Esoteric Patterns
What we can learn from Esoteric Pattern (using R)
Setup
If {explore} is not installed, install it from CRAN (you need explore 1.2.0 or higher)
install.packages("explore")
Then we can use it to create (and explore) some “esoteric data”
library(explore)
data <- create_data_esoteric()
Let’s see how the data looks like:
data |> describe_tbl()
1 000 (1k) observations with 6 variables
0 observations containing missings (NA)
0 variables containing missings (NA)
0 variables with no variance
data |> describe_all()
# A tibble: 6 × 8
variable type na na_pct unique min mean max
<chr> <chr> <int> <dbl> <int> <dbl> <dbl> <dbl>
1 starsign chr 0 0 12 NA NA NA
2 chinese chr 0 0 12 NA NA NA
3 moon chr 0 0 4 NA NA NA
4 blood chr 0 0 8 NA NA NA
5 fingers_crossed int 0 0 2 0 0.17 1
6 success int 0 0 2 0 0.51 1
So we have a dataset with 1000 observations and 6 variables. Let’s take a closer look:
data |> explore_all()
The obvious question is: is there a correlation between success and the other variables:
data |> explore_all(target = success, targetpct = TRUE)
Ok, there are some intersting correlations. But what does that actually mean? Does starsign “Pisces”, chinese zodiac “Monkey”, a waxing moon, blood type A- or keeping fingers crossed have a positive impact on success?
What if these patterns are just random? We can find out by testing if these patterns are statistically significant:
data |> abtest(starsign == "Pisces", target = success)
The A/B test shows, that the relationship between starsign “Pisces” and success is not statistically significant. People with starsign “Pisces” have a higher chance of success (in this data), but this seems to be only a random pattern, not a real correlation (or causation).
We can A/B test all the other variables too
data |> abtest(chinese == "Monkey", target = success)
data |> abtest(moon == "Waxing (+)", target = success)
data |> abtest(blood == "A-", target = success)

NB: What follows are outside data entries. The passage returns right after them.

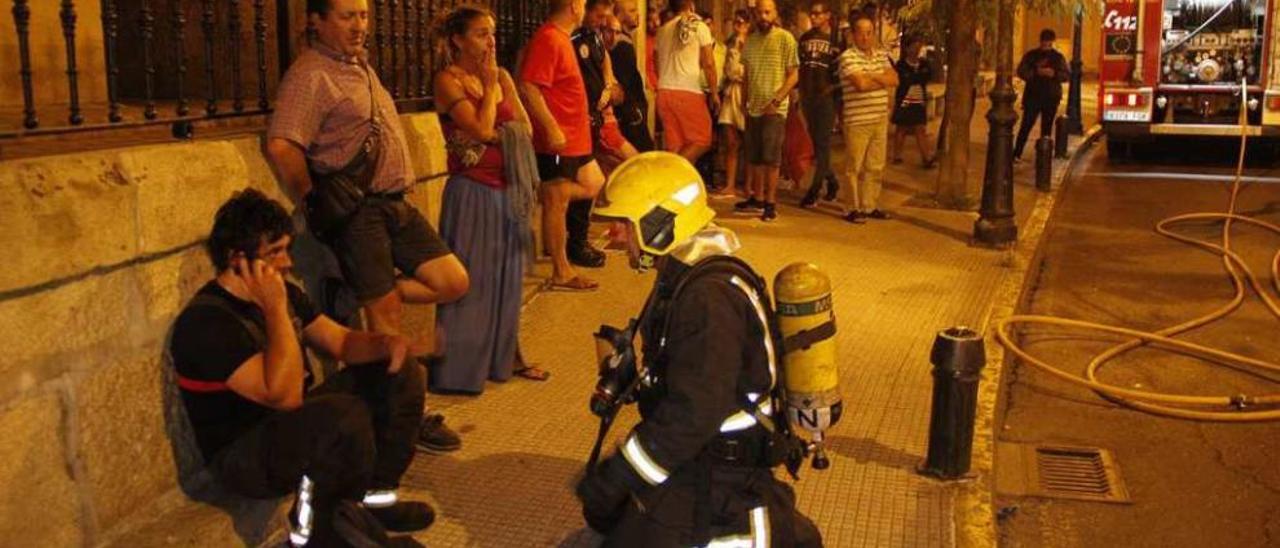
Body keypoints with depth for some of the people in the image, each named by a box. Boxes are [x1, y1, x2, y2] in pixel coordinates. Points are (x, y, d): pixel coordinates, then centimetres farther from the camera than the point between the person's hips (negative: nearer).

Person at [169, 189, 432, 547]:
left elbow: (341, 342, 8)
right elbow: (284, 395, -33)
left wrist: (387, 343, -14)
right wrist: (276, 310, -32)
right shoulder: (206, 322, -24)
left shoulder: (283, 293, 4)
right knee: (346, 416, -38)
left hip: (296, 424, 9)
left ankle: (376, 496, 4)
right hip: (244, 456, -9)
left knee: (401, 371, 3)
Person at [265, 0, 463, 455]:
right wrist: (314, 199, -13)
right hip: (357, 211, -8)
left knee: (454, 283, 3)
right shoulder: (311, 75, -12)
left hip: (395, 202, 9)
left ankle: (369, 295, 17)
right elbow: (280, 147, -25)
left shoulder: (360, 66, 17)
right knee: (386, 317, -1)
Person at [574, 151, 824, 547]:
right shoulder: (684, 277, 5)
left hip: (721, 464, -10)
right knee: (601, 512, 17)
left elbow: (693, 416, -30)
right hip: (700, 442, 10)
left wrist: (616, 474, -24)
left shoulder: (708, 297, -28)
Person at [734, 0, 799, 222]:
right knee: (754, 157, 10)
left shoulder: (785, 39, -5)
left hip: (774, 108, -5)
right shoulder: (750, 40, 11)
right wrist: (745, 101, 10)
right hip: (753, 108, 5)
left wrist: (776, 101, -15)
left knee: (771, 158, -5)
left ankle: (770, 203, 2)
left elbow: (794, 75, -8)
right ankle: (757, 198, 21)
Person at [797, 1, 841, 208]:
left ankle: (814, 190, -7)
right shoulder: (805, 38, 12)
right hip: (808, 96, 6)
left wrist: (833, 86, -14)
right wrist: (800, 91, 11)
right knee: (815, 142, 11)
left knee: (822, 143, -7)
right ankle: (831, 180, 28)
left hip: (826, 97, -6)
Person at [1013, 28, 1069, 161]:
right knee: (1026, 125, -6)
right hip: (1033, 96, -2)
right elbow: (1021, 72, -4)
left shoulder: (1058, 57, 9)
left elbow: (1067, 75, 6)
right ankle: (1017, 153, -4)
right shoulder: (1030, 55, 4)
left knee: (1047, 127, 5)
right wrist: (1036, 72, -19)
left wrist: (1054, 74, -14)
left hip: (1051, 98, 2)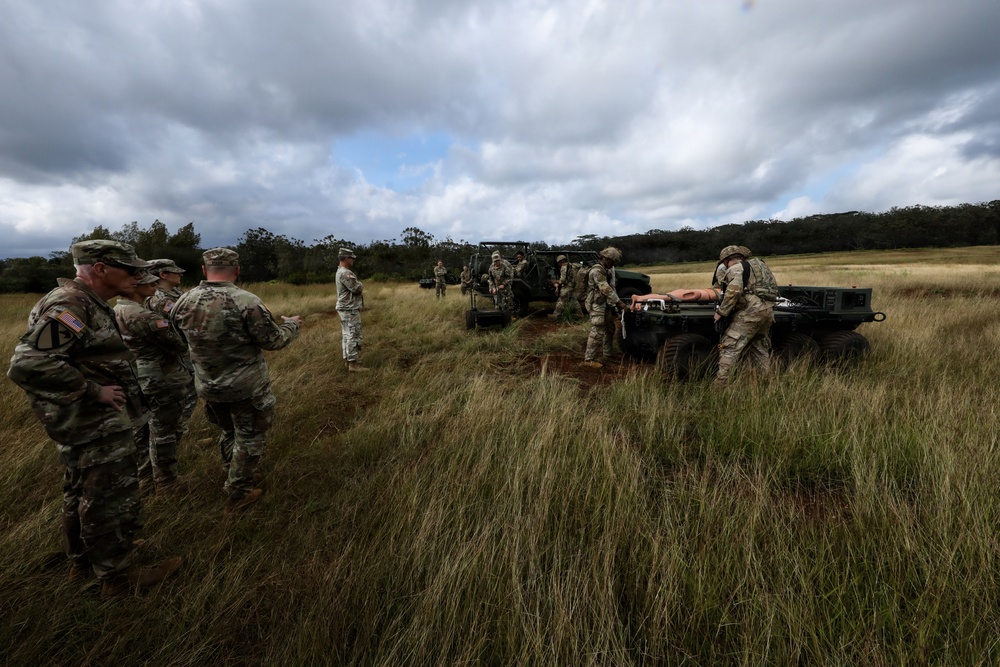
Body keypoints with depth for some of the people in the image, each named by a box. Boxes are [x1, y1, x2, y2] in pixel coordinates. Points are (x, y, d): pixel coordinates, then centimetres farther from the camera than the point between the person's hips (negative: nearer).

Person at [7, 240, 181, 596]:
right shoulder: (68, 305, -23)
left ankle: (82, 560, 41)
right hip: (95, 426, -11)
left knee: (82, 491, 23)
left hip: (88, 421, 11)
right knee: (112, 498, 2)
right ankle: (118, 574, 18)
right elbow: (28, 365, -31)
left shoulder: (86, 303, 10)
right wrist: (93, 391, -23)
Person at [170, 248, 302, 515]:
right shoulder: (247, 302, -23)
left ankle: (239, 477, 43)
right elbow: (273, 340, -14)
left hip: (208, 386, 6)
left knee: (228, 431, 26)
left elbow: (181, 337, 11)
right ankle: (238, 493, 23)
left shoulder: (183, 302, -5)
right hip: (246, 386, -6)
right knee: (248, 437, 12)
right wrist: (292, 325, 4)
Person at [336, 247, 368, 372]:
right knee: (354, 336, -8)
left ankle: (348, 360, 21)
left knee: (347, 336, 14)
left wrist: (358, 287, -2)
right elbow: (357, 288, -22)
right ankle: (353, 364, -5)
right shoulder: (345, 273, -19)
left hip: (346, 309, 11)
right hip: (350, 310, -11)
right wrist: (360, 285, -1)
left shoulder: (341, 271, 16)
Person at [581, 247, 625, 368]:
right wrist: (619, 302, -23)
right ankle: (589, 359, -7)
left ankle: (607, 352, 35)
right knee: (597, 332, -12)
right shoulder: (597, 271, -20)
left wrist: (615, 303, 6)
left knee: (609, 329, 19)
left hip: (605, 304, 10)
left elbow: (611, 287, 14)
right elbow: (606, 289, -25)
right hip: (596, 305, -10)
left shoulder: (607, 270, 12)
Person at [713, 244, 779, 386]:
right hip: (768, 310, 8)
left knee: (729, 347, -8)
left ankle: (720, 384, -14)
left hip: (751, 311, -8)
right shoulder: (758, 263, 25)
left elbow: (733, 292, -18)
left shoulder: (735, 268, -2)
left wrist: (721, 312, -11)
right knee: (760, 348, 20)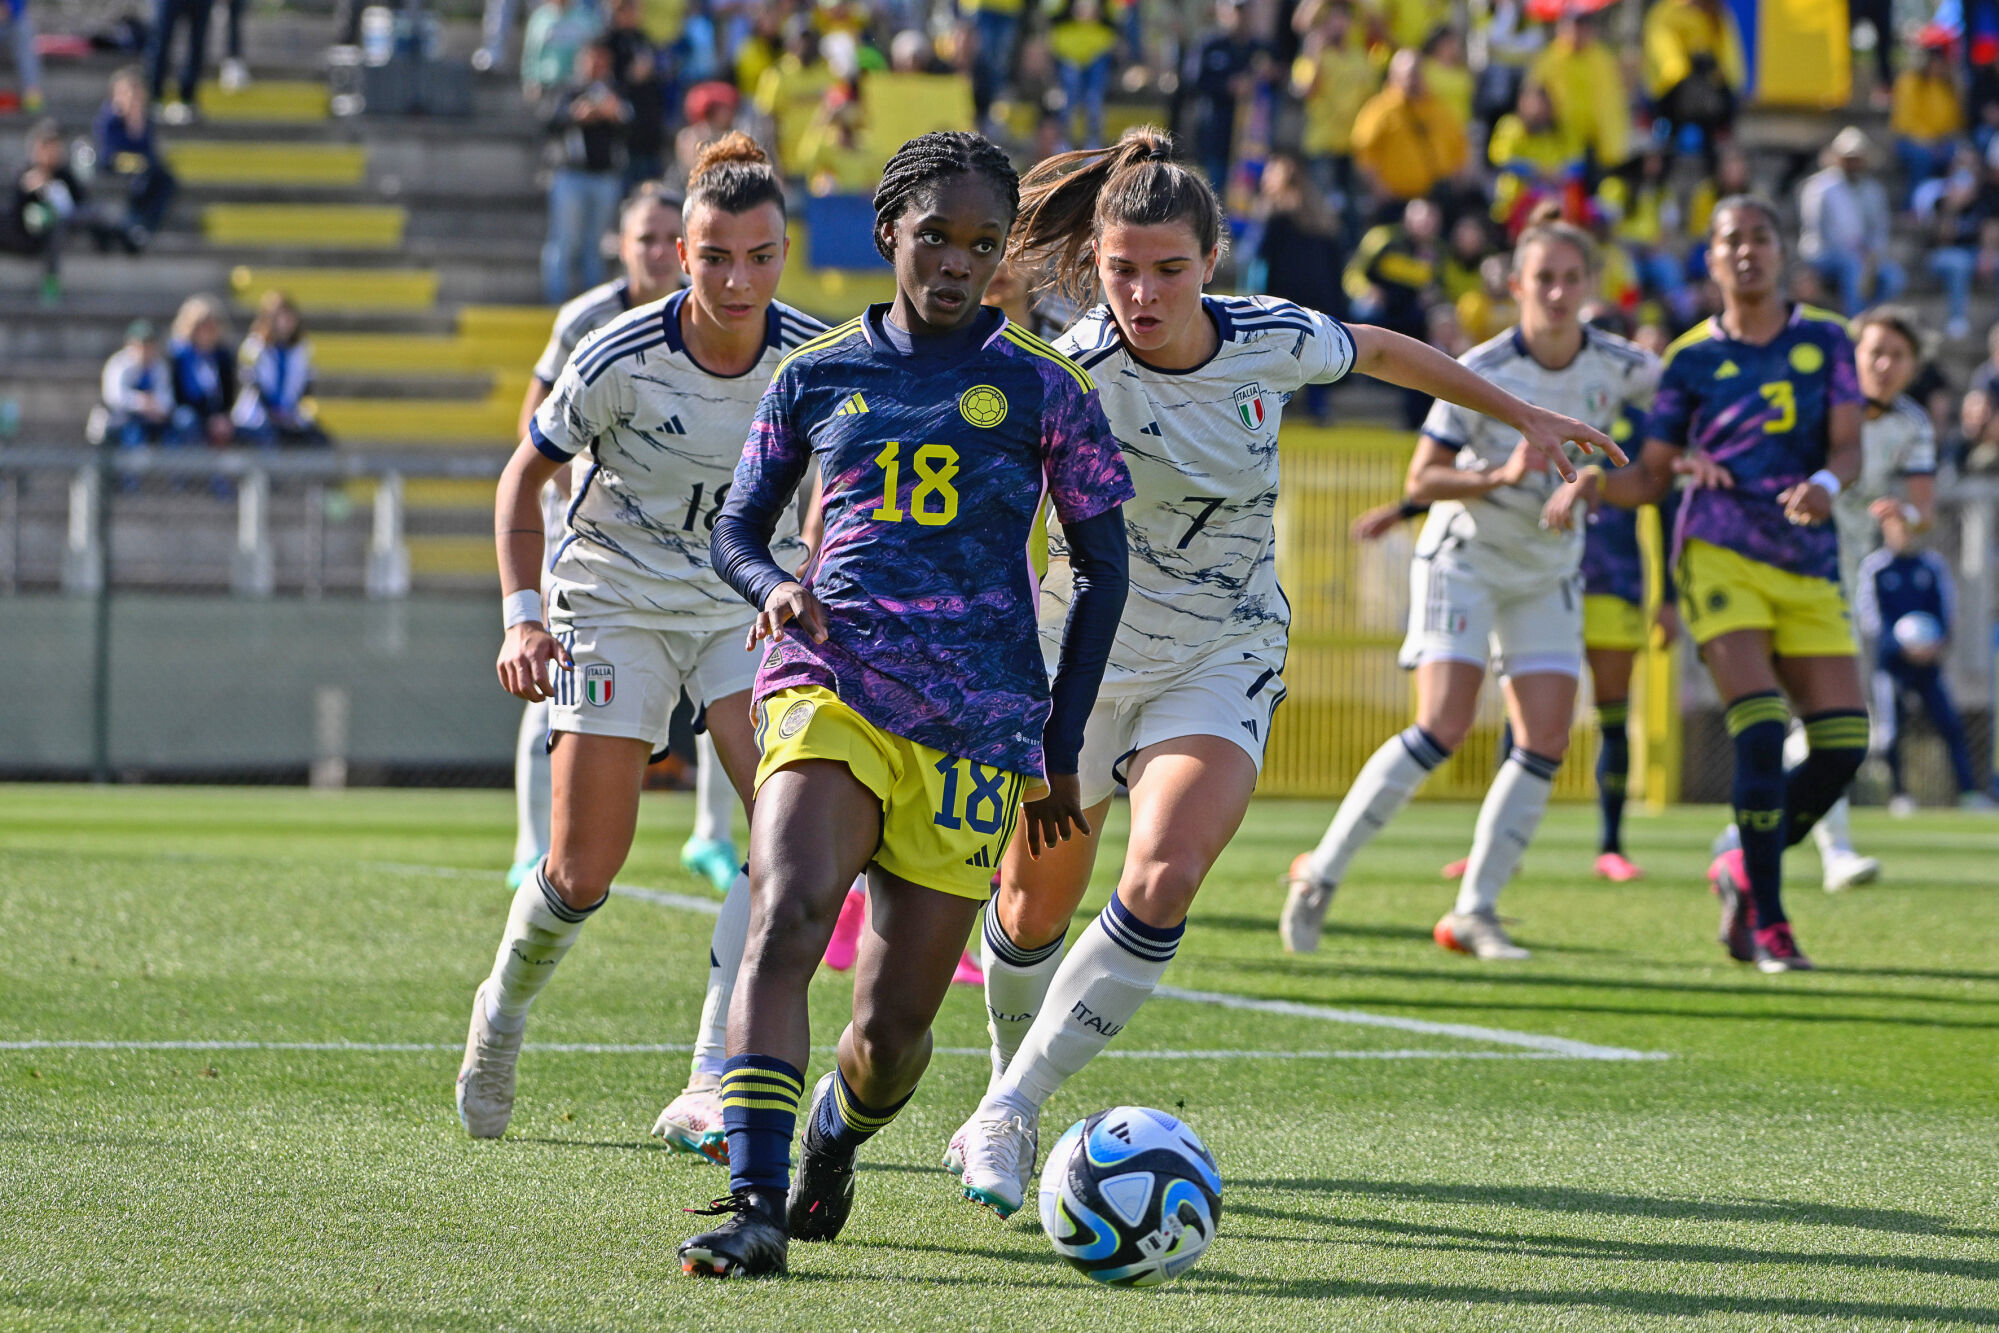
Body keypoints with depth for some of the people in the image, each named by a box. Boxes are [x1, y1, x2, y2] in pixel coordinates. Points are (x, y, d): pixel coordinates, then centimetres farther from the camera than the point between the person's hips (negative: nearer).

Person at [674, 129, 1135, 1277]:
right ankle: (756, 1206, -31)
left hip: (976, 723, 0)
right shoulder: (818, 376, 10)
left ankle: (836, 1137, 37)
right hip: (829, 684, 0)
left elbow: (1103, 566, 11)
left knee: (895, 1022, 2)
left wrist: (1064, 744, 8)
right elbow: (736, 532, 17)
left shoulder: (1042, 387, 5)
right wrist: (774, 588, -7)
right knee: (786, 917, -28)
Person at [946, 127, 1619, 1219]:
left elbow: (1382, 352, 9)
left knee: (1160, 884, -22)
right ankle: (1009, 1089, 40)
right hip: (1086, 649, -1)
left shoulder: (1273, 340, -12)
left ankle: (1006, 1118, -15)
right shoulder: (1071, 373, -22)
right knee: (1035, 905, 10)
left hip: (1225, 657, 1)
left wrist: (1520, 414, 22)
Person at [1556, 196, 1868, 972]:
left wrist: (1827, 484, -21)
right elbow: (1651, 478, 6)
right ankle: (1767, 924, -11)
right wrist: (1597, 482, -15)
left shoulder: (1825, 341, 9)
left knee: (1843, 745, -6)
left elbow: (1847, 447, 1)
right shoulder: (1693, 358, 5)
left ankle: (1742, 865, 19)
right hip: (1721, 553, -3)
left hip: (1809, 566, 3)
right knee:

data |> abtest(fingers_crossed == "A-", target = success)
All are not statistically significant (but chinese zodiac “Monkey” and waxing moon are quite close)!
An esoteric minded person could argue, that it tolally makes sense that chinese zodiac “Monkey” and waxing moon tend to have more success, as monkeys are very smart and agile. And a waxing moon is an “increasing” moon, so it can increase success too.
But as a data scientist, we only care about data. What does data tell us about all this?
Well, we have only 1000 observations in the data. So we could get more data and look if these patterns are still there:
data <- create_data_esoteric(obs = 10000, seed = 2)
When exploring the patterns of 10 000 (new) observations, the “esoteric patterns” are getting much smaller or are completely gone.
If we check again chinese zodiac “Monkey” and waxing moon for significance:
They are no loger “close to statistically significant” anymore.
So, the lower the number of observations, the easier it is to find such “esoteric patterns”. Be aware of them!